While senior staff knew about the “roughing up”, and even launched an investigation in February 1966, the older apprentices were simply being told to stop the hazing, which did not happen.
But Mr Skewes said ex-Supreme Court judge Frank Vincent told the “Bullying, Young People and the Law” symposium in Melbourne in July this year that bullying consequences were “remarkably similar to sexual abuse in terms of psychological damage”.
However, the DVA ruled Mr Skewes’ illnesses, which include adjustment disorder, avoidance personality disorder, post traumatic stress disorder, depression and a generalised anxiety disorder, were instead caused by work problems at Bond University in the late 1990s.
Mr Skewes ended up quitting as the university’s audio visual head in 2000 because he felt he was being bullied, but now believes his work issues were his mental health problems finally coming to the fore.
In fact, the Queensland Medical Assessment Tribunal, hearing his worker’s compensation claim, ruled he only had five per cent impairment caused by his workplace difficulties.
One of his psychologists, Dr John Wainwright, also ruled Mr Skewes’ personality was the “major significant factor” in his psychological difficulties.
“While work has been a significant factor, it is really only incidental,” Dr Wainwright said.
Another psychologist, Dr Doran Samuell, said Mr Skewes had personality difficulties that “clearly evolved from his early rigid upbringing”.
Mr Skewes said he only connected his RAAF abuse with his psychological issues after a parliamentary apology was issued by then Defence Minister Stephen Smith to Australian Defence Force abuse victims earlier this year.
He said he entered the RAAF as a well-adjusted young man who had been school captain, an active church member, an excellent student and with a strong sense of duty and responsibility but now feels disempowered and isolated, suffering nightmares and panic attacks.
Mr Skewes said, as part of the DVA review, that his medical practitioner, or an independent psychologist, should have given an opinion on the cause of his mental illness, but this was not done.

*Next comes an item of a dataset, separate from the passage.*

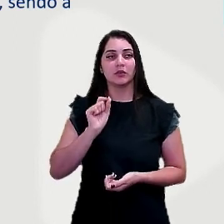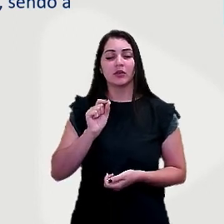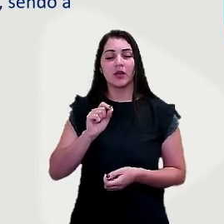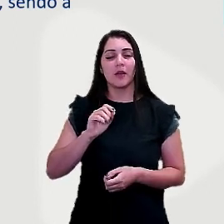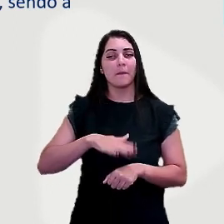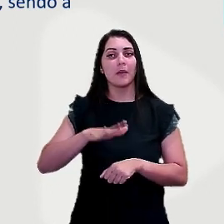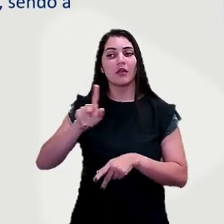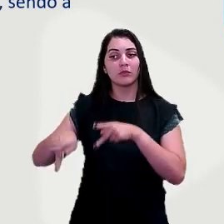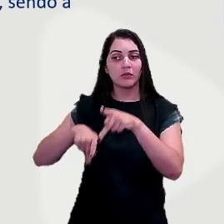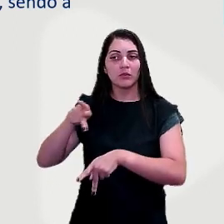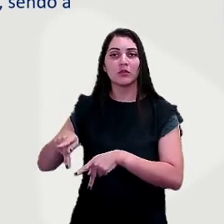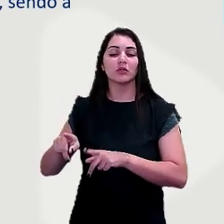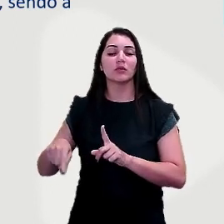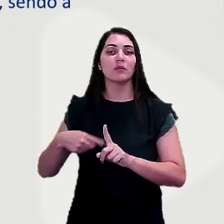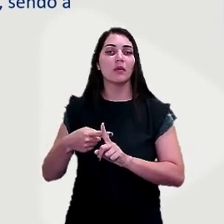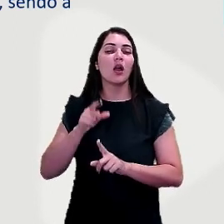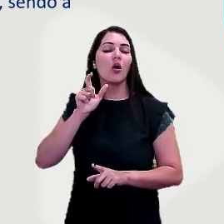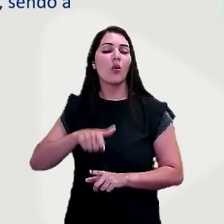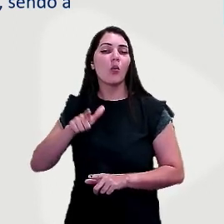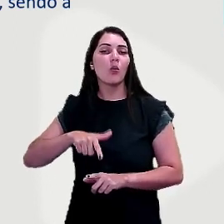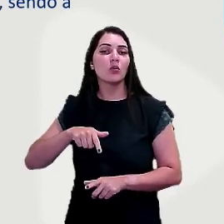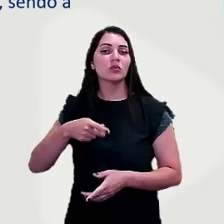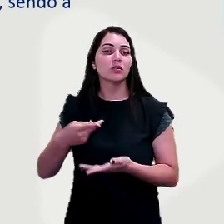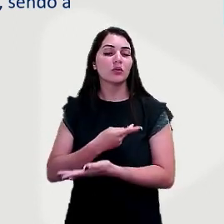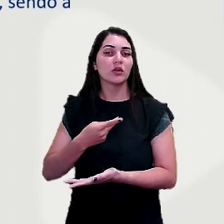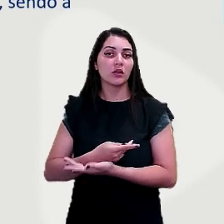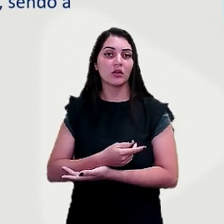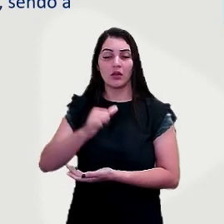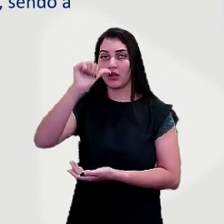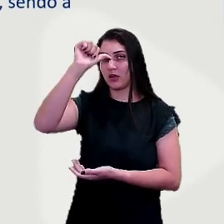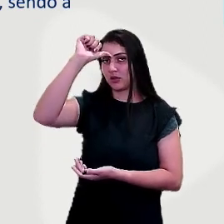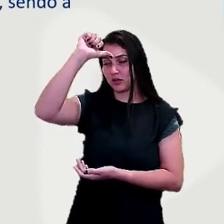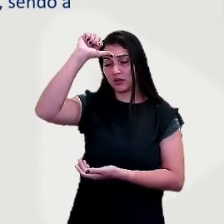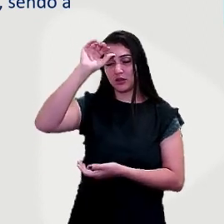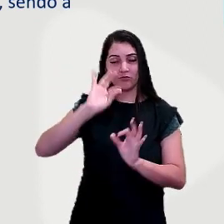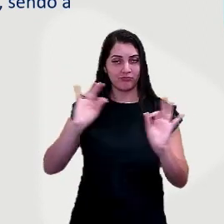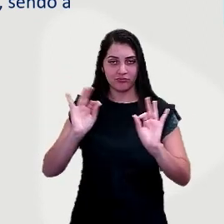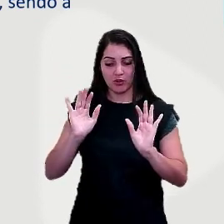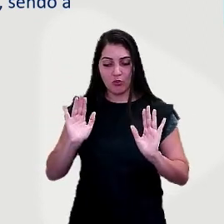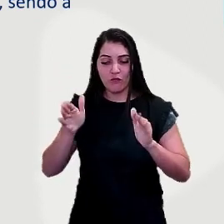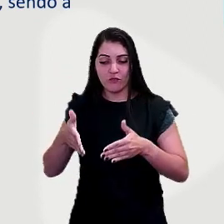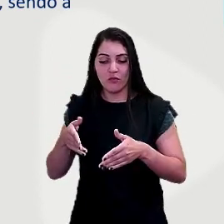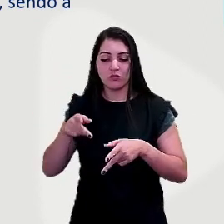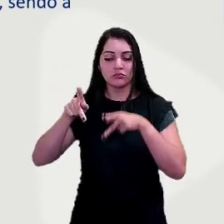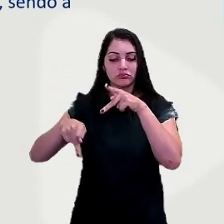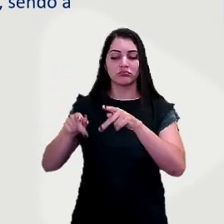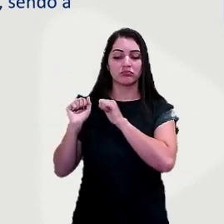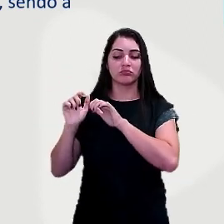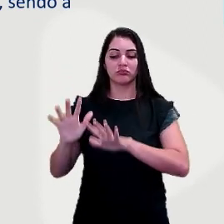mais populoso, de fato. Mas onde é que está o erro? É que a Índia não é o país de maior concentração populacional do mundo, certo?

However, he has now been advised that a medico-legal psychiatry appointment will be made for him as part of the reassessment.
“I did not agree with the decision. I am not satisfied with the reasons given for the decision and I am not satisfied that proper processes were undertaken in dealing with my claim.
“It defies all that has been said and done to overcome the enormous barriers veterans and the public have had to put up with in the past and I won’t stand for it.”
The Department of Veterans Affairs said it could not discuss Mr Skewes’ case, for privacy reasons, but said claims were based on whether or not, on the balance of probabilities, a link exists between a diagnosed medical condition and the claimant’s ADF service.
In a statement to The Courier, the DVA said: “If a claimant chooses to appeal the decision, a reconsideration is undertaken by a delegate who was not involved in making the original decision.
“This helps to ensure that the claimant receives a fair and impartial re-assessment of the decision under review.”
Veterans Affairs Minister Michael Ronaldson said he had asked his department to investigate Mr Skewes’ complaint about incorrect procedures.